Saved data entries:

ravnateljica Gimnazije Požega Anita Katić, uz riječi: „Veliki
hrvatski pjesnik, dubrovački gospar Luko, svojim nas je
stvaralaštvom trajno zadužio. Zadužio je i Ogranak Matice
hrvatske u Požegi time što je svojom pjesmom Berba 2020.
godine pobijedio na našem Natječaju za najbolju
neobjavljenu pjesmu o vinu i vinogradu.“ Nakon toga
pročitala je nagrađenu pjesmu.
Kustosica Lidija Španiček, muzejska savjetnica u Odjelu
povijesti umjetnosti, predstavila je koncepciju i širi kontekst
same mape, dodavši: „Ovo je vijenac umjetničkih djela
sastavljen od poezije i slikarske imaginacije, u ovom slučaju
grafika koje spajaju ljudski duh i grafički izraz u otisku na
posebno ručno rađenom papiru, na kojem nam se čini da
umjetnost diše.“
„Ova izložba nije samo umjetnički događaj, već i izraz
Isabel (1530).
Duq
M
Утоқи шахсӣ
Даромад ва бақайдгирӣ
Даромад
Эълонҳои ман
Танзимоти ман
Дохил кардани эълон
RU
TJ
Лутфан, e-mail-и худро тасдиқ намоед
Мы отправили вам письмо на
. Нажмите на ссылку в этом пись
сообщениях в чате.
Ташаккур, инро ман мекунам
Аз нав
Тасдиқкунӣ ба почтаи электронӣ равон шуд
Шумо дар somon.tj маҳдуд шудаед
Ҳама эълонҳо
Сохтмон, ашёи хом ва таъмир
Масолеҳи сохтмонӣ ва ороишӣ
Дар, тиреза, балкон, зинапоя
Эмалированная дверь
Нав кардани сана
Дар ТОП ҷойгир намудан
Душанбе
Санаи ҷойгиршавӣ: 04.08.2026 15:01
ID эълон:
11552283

— EXERCISE GOAL —
Filter the entries above and return only the lines holding "izraz".

— COMPLETED EXERCISE —
grafika koje spajaju ljudski duh i grafički izraz u otisku na
„Ova izložba nije samo umjetnički događaj, već i izraz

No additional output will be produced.